Bagi Mama yang seorang dosen Matematika, hitung-hitungan itu spesial. Mama selalu membanding-bandingkan nilai rapor Ceria dengan Reina –anak tetangga sebelah yang pandai Matematika– tanpa melihat nilai Bahasa Inggris Ceria yang sempurna. Karena itu, sepanjang hidupnya Ceria memaksakan diri untuk menjadi seperti Reina. Agar Mama dan Papa bangga. Agar ia tak perlu lagi dibayang-bayangi kesuksesan Reina. Agar hidupnya bahagia. Ceria bahkan memilih berkuliah di jurusan Matematika tanpa menyadari ia telah melepaskan sesuatu yang benar-benar ia inginkan. Sesuatu yang membuat dirinya benar-benar bahagia.


Lima detik, izinkan aku menghembuskan napas panjang sebelum memulai resensi ini. Sejujurnya, aku udah nggak mau bahas novel ini, bukan! Bukan karena novel ini jelek, tapi karena aku terserang paranoid setelah bacanya HAHA.

Oke. Jadi, novel ini bercerita tentang Ceria yang tidak seceria namanya. Ceria nggak punya temen di sekolah, duduk di bangku belakang sendirian, dan Ceria paling nggak bisa yang namanya ngitung-ngitungan. Paling nggak bisa ilmu eksakta. Tapi dia sekarang ada di kelas Alam alias, kelas IPA.
Semuanya disebabkan oleh lingkup keluarganya. Mamanya seorang dosen Matematika, ayahnya yang meskipun dulu masuk jurusan IPS, tapi kuliahnya jadi akuntan serta abangnya yang masuk jurusan arsitektur. Kedua orangtuanya menuntut Ceria agar sama seperti mereka semua, terutama dengan cara terus membanding-bandingkan Ceria dengan teman satu kelasnya yang juga tetangga sebelah rumah bernama Reina yang sangat jago di bidang eksak.

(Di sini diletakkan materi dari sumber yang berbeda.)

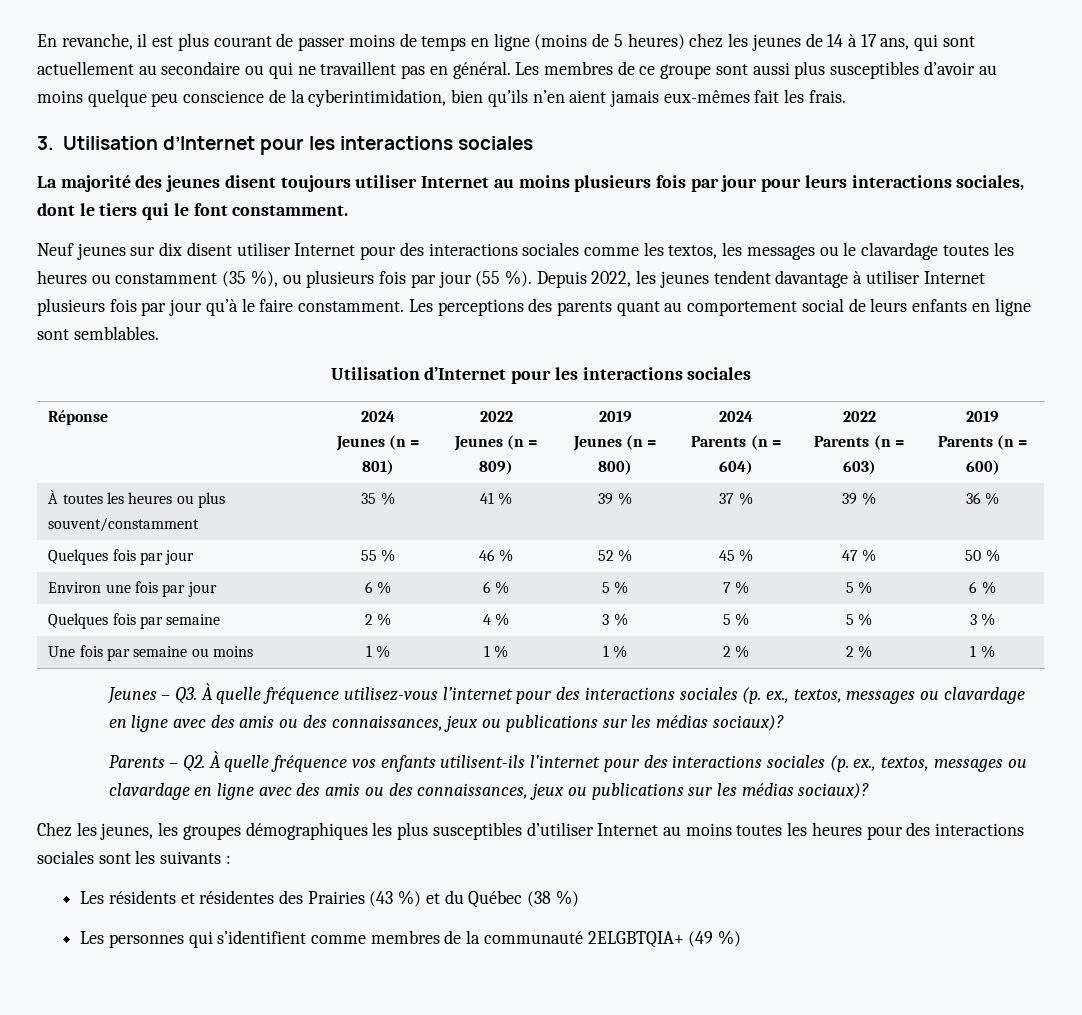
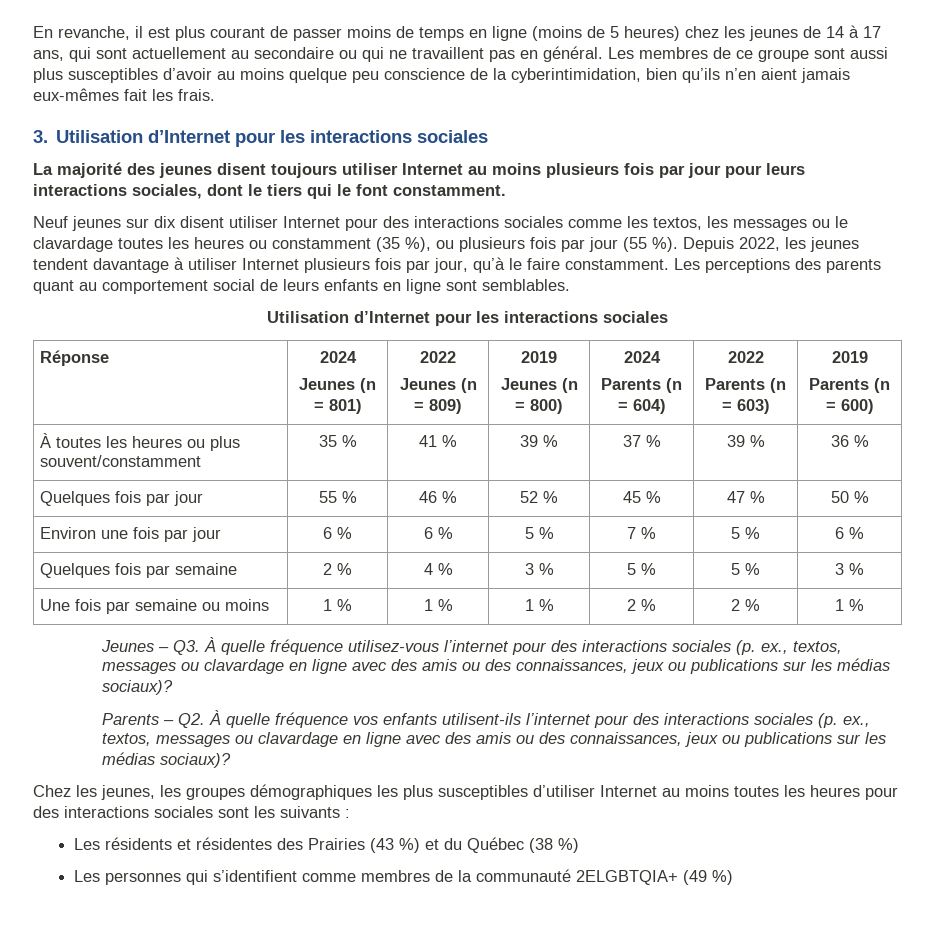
[169,299,203,316] jour -> [434,258,468,273] jour,

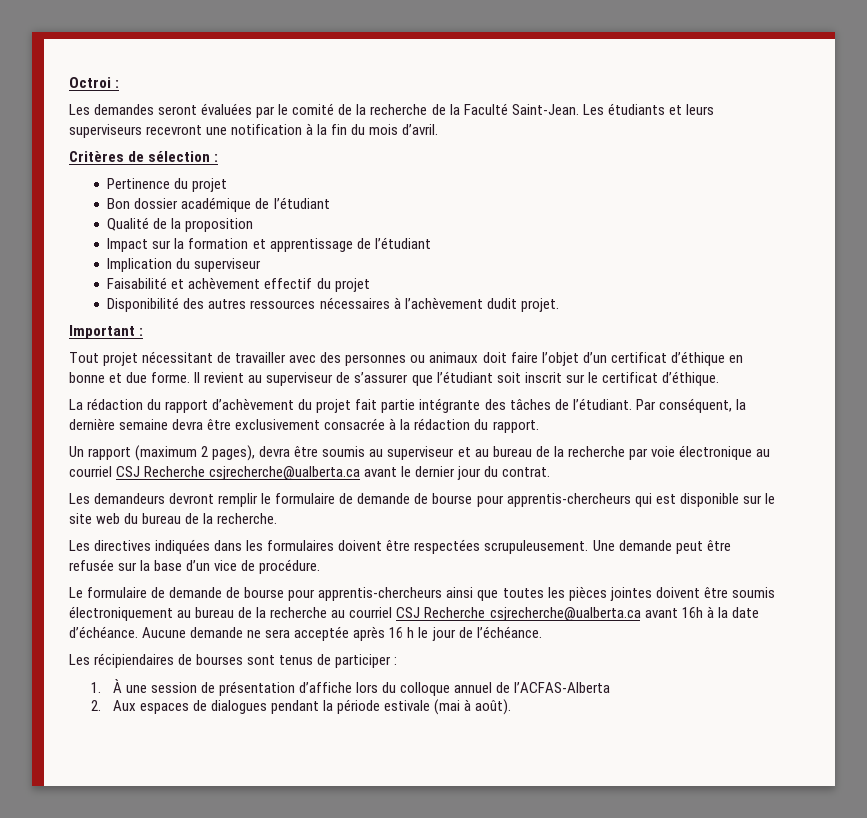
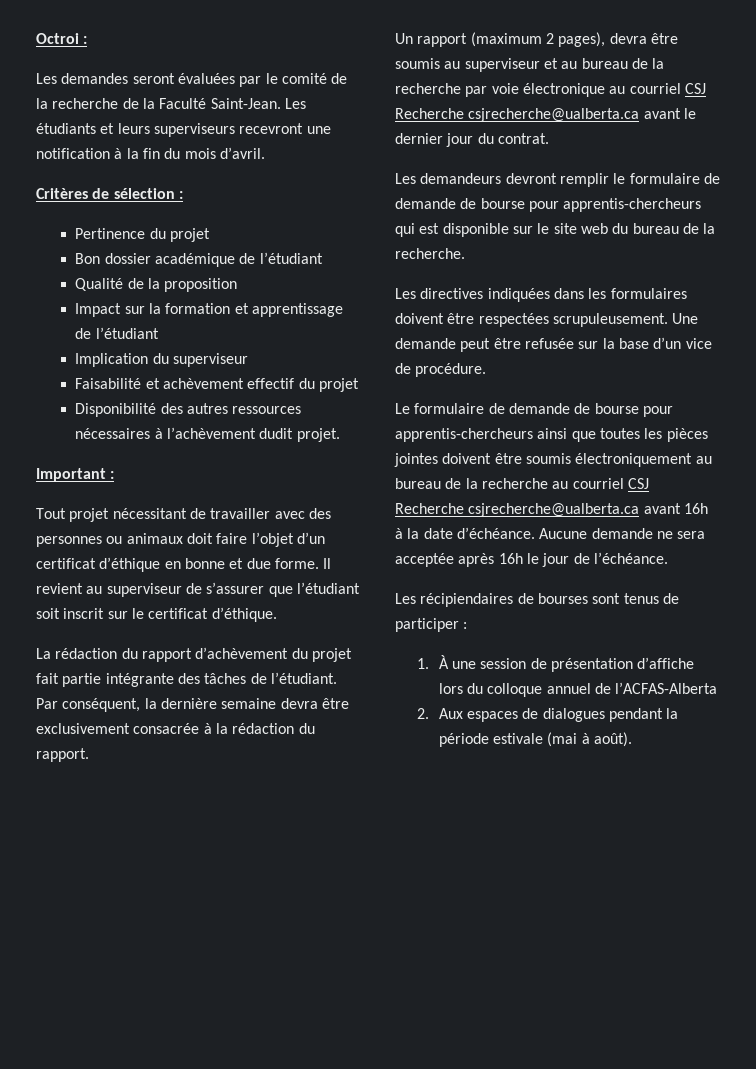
[389,627,415,638] 16 h -> [498,553,523,564] 16h

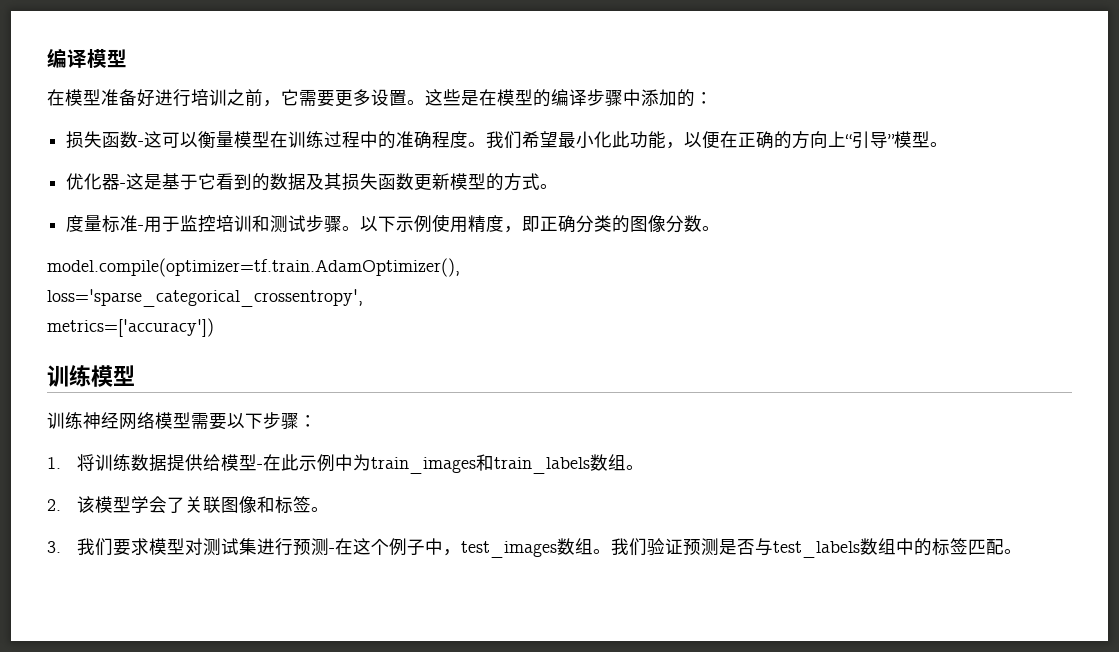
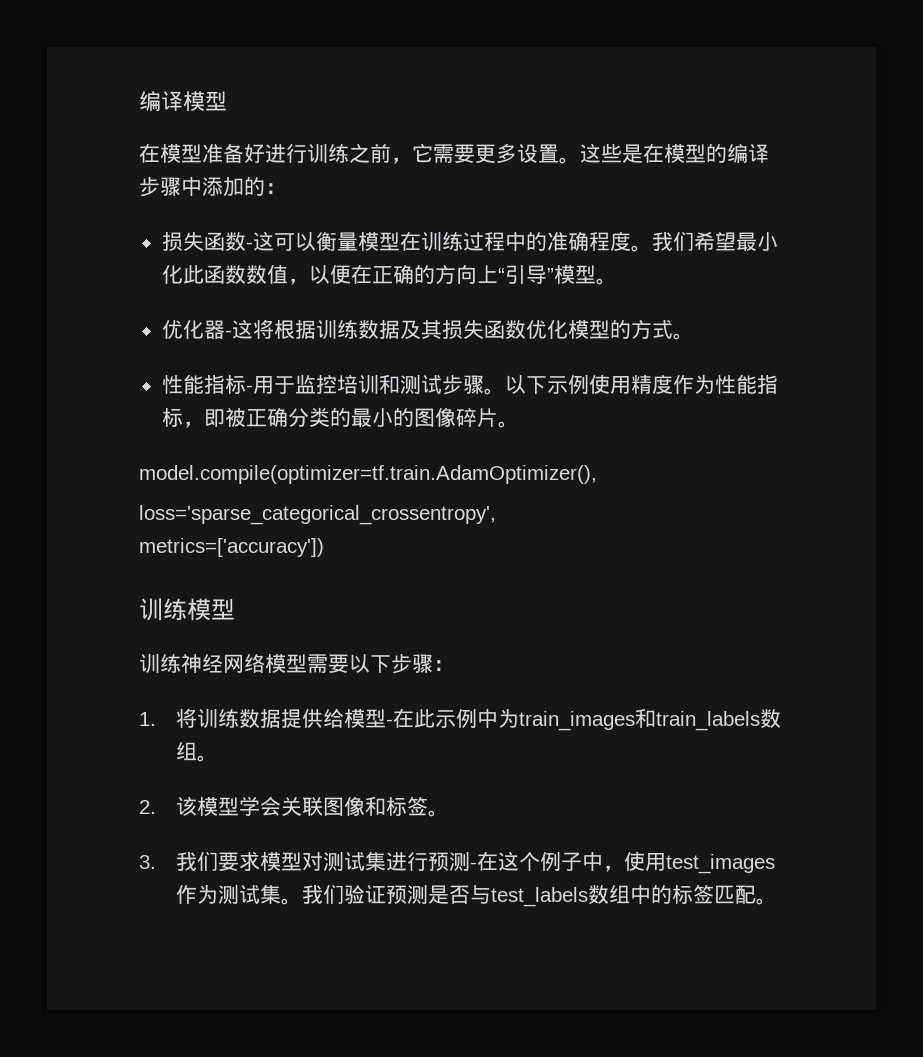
[191,89,227,106] 培训 -> [307,143,349,163] 训练
[630,131,667,149] 功能 -> [203,265,288,284] 函数数值
[144,173,271,191] 是基于它看到的 -> [252,319,358,339] 将根据训练
[414,173,451,191] 更新 -> [525,320,568,339] 优化
[66,215,139,233] 度量标准 -> [161,374,246,394] 性能指标
[504,215,703,233] ，即正确分类的图像分数 -> [672,374,778,394] [161,407,498,428] 作为性能指标，即被正确分类的最小的图像碎片
[167,497,186,513] 了 -> (282, 806) none
[461,538,594,558] test_images数组 -> [624,851,776,874] [176,884,282,904] 使用test_images作为测试集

Setiap hari, Ceria selalu dibantu belajar oleh abangnya, Farhan. Farhan adalah satu-satunya orang yang mengerti bahwa minat dan bakat Ceria tidak ada di bidang eksak, melainkan bahasa. Tapi Ceria bersikeras ingin membuktikan bahwa dirinya bisa, bahkan melampaui Reina, hingga Farhan tidak bisa menetang keputusan bulat adiknya dan hanya bisa membantunya.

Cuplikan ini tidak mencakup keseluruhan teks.